Start of The data

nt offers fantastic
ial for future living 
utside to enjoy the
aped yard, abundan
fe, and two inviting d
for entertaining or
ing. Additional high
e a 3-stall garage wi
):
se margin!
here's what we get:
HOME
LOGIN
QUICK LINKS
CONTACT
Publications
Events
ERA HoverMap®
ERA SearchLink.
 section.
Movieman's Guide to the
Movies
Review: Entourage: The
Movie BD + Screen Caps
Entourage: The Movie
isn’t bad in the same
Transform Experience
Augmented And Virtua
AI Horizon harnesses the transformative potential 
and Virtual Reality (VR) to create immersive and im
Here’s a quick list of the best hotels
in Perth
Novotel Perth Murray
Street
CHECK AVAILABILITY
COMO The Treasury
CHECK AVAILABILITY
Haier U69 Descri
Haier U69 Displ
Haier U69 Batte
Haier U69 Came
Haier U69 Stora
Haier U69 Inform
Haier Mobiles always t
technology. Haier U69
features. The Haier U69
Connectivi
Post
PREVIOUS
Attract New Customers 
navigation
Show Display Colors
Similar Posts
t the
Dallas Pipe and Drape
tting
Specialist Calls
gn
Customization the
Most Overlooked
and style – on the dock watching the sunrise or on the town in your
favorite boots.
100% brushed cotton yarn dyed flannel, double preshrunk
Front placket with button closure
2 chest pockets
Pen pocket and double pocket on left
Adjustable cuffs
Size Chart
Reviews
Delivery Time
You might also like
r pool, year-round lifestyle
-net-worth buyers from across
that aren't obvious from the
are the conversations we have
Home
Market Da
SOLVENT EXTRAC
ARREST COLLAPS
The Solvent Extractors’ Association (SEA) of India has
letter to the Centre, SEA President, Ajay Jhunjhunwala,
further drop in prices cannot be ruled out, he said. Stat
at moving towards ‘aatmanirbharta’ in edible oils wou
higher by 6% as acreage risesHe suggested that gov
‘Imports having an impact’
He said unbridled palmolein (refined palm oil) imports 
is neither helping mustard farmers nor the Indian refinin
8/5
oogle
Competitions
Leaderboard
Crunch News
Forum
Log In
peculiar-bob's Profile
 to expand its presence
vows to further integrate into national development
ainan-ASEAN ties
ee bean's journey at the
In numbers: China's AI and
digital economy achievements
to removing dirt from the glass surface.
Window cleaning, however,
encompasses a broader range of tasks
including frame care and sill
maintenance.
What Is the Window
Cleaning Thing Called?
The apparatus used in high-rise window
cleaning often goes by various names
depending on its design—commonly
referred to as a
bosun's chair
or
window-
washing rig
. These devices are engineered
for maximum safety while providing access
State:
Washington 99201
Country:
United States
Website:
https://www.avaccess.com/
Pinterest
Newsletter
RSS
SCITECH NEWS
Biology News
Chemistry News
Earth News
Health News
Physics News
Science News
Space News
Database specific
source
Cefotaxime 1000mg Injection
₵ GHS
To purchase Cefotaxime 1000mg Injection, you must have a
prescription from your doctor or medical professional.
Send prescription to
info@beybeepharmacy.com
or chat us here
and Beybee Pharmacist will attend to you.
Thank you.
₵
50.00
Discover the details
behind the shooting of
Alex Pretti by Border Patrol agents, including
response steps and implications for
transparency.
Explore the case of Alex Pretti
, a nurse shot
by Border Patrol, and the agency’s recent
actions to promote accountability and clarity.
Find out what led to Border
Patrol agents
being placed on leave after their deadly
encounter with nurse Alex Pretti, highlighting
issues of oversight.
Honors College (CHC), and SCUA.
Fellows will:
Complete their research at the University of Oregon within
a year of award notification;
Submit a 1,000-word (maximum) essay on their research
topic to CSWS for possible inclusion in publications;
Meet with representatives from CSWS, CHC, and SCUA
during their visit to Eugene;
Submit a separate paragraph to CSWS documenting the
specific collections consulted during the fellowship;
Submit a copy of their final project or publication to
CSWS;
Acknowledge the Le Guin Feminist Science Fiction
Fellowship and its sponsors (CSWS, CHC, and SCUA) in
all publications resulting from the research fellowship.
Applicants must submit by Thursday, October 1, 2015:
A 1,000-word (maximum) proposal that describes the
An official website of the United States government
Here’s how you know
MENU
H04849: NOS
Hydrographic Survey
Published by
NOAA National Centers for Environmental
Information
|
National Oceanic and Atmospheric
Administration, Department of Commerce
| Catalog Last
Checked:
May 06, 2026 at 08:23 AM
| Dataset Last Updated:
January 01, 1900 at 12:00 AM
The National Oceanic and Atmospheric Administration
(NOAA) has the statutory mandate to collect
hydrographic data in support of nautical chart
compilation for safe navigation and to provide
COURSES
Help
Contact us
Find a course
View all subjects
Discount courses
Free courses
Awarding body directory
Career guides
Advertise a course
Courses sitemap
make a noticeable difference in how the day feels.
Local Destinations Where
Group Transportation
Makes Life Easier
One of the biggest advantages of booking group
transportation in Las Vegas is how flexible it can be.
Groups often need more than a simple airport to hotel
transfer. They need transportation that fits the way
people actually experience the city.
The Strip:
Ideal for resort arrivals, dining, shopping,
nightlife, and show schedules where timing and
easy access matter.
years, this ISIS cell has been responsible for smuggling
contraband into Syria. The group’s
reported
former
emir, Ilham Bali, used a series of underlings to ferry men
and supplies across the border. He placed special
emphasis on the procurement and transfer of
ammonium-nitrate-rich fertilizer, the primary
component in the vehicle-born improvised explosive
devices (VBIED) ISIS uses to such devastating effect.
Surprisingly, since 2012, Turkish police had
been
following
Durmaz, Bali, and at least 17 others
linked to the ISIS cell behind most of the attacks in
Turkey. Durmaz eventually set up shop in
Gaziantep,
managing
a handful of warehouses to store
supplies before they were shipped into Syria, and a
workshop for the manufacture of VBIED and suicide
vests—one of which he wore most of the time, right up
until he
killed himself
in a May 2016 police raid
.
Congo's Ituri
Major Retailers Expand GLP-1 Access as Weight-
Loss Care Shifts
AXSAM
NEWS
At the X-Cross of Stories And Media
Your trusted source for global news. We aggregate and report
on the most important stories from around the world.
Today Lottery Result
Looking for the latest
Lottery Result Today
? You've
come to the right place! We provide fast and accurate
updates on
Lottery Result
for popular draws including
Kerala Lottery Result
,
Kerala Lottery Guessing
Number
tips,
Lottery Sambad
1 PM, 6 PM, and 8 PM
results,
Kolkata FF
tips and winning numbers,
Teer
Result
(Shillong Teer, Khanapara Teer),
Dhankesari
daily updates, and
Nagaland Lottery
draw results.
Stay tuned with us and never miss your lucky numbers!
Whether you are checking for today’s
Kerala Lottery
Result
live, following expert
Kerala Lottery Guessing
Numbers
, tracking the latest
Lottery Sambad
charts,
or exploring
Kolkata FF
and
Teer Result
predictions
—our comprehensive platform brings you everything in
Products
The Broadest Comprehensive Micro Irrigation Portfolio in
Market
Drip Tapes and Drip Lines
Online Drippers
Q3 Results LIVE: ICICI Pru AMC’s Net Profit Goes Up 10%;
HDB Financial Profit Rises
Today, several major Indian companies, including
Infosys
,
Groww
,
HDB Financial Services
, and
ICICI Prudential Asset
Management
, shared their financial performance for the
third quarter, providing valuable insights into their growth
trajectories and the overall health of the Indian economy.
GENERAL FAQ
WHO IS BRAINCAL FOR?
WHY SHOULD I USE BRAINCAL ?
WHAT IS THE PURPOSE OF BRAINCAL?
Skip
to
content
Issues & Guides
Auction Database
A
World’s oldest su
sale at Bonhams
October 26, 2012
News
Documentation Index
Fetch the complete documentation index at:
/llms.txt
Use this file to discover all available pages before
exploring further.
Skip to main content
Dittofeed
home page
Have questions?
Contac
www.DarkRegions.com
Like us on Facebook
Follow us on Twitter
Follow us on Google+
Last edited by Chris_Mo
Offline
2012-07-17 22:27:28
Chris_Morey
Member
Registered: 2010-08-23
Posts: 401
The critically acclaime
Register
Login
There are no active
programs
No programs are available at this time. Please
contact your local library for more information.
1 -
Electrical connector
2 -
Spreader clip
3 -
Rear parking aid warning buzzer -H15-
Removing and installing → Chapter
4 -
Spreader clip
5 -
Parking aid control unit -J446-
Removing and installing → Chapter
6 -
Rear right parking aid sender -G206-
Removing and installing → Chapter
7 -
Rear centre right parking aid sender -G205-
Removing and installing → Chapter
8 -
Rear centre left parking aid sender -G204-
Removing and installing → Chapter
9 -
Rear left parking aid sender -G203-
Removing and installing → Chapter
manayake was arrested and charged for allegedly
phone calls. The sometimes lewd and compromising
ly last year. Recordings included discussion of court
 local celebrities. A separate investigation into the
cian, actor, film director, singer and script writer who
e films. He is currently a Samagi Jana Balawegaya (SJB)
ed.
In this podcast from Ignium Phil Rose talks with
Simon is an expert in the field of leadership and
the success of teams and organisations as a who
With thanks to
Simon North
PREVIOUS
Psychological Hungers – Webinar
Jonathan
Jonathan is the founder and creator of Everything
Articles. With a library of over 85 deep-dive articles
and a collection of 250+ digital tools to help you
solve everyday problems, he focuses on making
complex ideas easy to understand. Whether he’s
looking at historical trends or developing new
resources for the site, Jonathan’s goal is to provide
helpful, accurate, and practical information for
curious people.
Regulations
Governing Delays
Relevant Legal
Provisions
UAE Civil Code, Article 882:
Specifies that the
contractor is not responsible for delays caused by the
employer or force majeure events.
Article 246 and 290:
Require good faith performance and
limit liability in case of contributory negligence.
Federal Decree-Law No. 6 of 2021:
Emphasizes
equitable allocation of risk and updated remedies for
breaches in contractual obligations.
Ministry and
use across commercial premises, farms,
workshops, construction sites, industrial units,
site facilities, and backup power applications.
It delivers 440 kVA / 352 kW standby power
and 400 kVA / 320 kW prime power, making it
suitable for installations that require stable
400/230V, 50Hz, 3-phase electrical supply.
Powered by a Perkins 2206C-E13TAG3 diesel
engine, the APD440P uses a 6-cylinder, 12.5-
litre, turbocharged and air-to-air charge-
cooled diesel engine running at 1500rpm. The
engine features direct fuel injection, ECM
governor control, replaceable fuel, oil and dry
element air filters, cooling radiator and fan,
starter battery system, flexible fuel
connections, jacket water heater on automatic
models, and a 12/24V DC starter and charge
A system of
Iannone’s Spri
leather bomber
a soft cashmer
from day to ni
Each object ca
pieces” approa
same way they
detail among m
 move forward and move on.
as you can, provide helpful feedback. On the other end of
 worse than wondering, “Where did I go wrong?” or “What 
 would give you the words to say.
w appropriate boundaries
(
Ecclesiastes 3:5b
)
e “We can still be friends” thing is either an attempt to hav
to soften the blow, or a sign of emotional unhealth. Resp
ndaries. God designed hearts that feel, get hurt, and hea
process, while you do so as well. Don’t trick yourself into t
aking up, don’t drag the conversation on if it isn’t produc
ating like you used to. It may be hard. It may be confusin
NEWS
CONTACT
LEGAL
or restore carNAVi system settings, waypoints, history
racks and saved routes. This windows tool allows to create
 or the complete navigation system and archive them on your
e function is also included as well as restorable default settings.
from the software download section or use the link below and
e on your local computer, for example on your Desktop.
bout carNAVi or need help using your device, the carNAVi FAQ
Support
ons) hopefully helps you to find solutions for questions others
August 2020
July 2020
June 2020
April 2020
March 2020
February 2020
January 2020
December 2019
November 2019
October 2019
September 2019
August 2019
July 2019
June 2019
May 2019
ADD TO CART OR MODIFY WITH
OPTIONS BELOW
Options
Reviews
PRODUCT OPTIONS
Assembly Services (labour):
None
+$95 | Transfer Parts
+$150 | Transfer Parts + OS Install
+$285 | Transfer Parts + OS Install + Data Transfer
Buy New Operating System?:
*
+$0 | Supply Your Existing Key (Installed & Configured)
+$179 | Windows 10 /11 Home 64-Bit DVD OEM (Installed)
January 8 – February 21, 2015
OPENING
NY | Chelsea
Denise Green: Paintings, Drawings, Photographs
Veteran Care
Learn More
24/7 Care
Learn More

End of The data

▶ [Problem description]: Your answer should consist of all lines above that include the string "placed".

▶ [Result for this task]:
being placed on leave after their deadly
and supplies across the border. He placed special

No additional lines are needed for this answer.